In 1964, there were only approximately 300 African-Americans in public office, including just three in Congress. Few, if any, black elected officials were elected anywhere in the South. Today there are more than 9,100 black elected officials, including 43 members of Congress, the largest number ever. The act has opened the political process for many of the approximately 6,000 Latino public officials that have been elected and appointed nationwide, including 263 at the state or federal level, 27 of whom serve in Congress. And Native Americans, Asians and others who have historically encountered harsh barriers to full political participation also have benefited greatly.
We must not forget the importance of protecting this hard earned right.
An election with integrity is one that is open to every eligible voter. Restrictive voter ID requirements degrade the integrity of our elections by systematically excluding large numbers of eligible Americans.
I do not argue with the notion that we must prevent individuals from voting who are not allowed to vote. Yet a hidden argument in this bill is that immigrants may ``infiltrate'' our voting system. Legal immigrants who have successfully navigated the citizenship maze are unlikely to draw the attention of the authorities by attempting to register incorrectly. Similarly, undocumented immigrants are even less likely to risk deportation just to influence an election.

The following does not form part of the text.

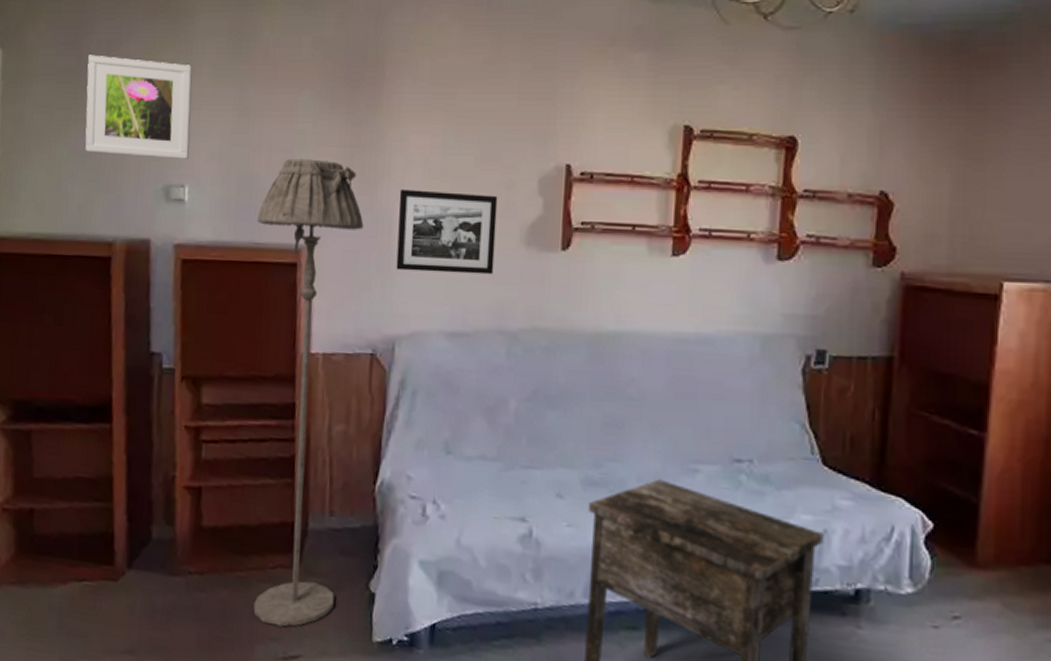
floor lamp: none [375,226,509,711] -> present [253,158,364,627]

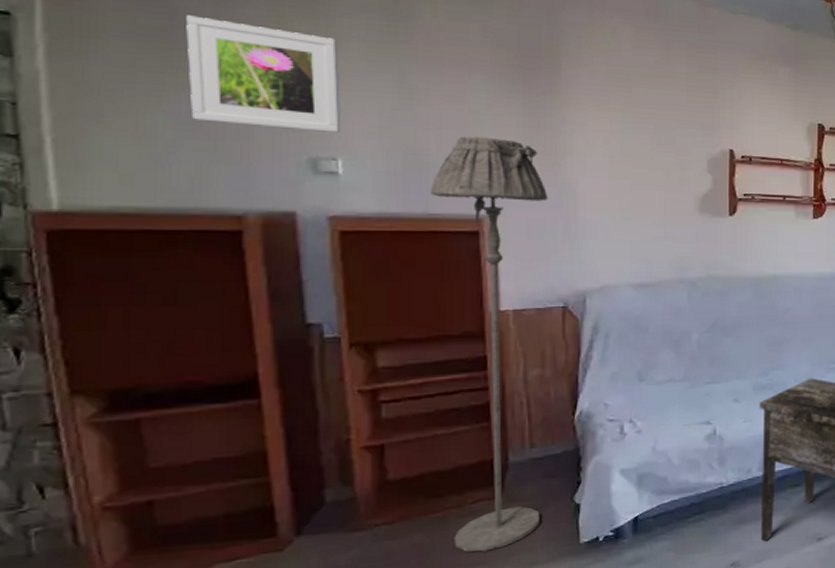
picture frame: present [396,189,498,275] -> none [582,166,674,236]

If for no other reason than after a major disaster be it earthquakes, fires, floods or hurricanes, we must all understand how vulnerable our system is. Families fleeing the hurricanes and fires suffered loss of property that included lost documents. Compounding this was the devastation of the region, which virtually shut down civil services in the area. For example, New Orleans residents after Hurricane Katrina were scattered across 44 states. These uprooted citizens had difficulty registering and voting both with absentee ballots and at satellite voting stations. As a result, those elections took place fully 8 months after the disaster, and it required the efforts of non-profits, such as the NAACP, to ensure that voters had the access they are constitutionally guaranteed.
We need to address the election fraud that we know occurring, such as voting machine integrity and poll volunteer training and competence. After every election that occurs in this country, we have solid documented evidence of voting inconsistencies and errors. In 2004, in New Mexico, malfunctioning machines mysteriously failed to properly register a presidential vote on more than 20,000 ballots. 1 million ballots nationwide were flawed by faulty voting equipment--roughly one for every 100 cast.
Those who face the most significant barriers are not only the poor, minorities, and rural populations. 1.5 million college students, whose addresses change often, and the elderly, will also have difficulty providing documentation.
In fact, newly married individuals face significant barriers to completing a change in surname. For instance, it can take 6-8 weeks to receive the marriage certificate in the mail, another two weeks (and a full day waiting in line) to get the new Social Security card, and finally three-four weeks to get the new driver's license. There is a significant possibility that this bill will also prohibit newlyweds from voting if they are married within three months of Election Day.
The right to vote is a critical and sacred constitutionally protected civil right. To challenge this is to erode our democracy, challenge justice, and mock our moral standing. I urge my colleagues to join me in dismissing this crippling legislation, and pursue effective solutions to the real problems of election fraud and error. We cannot let the rhetoric of an election year destroy a fundamental right upon which we have established liberty and freedom.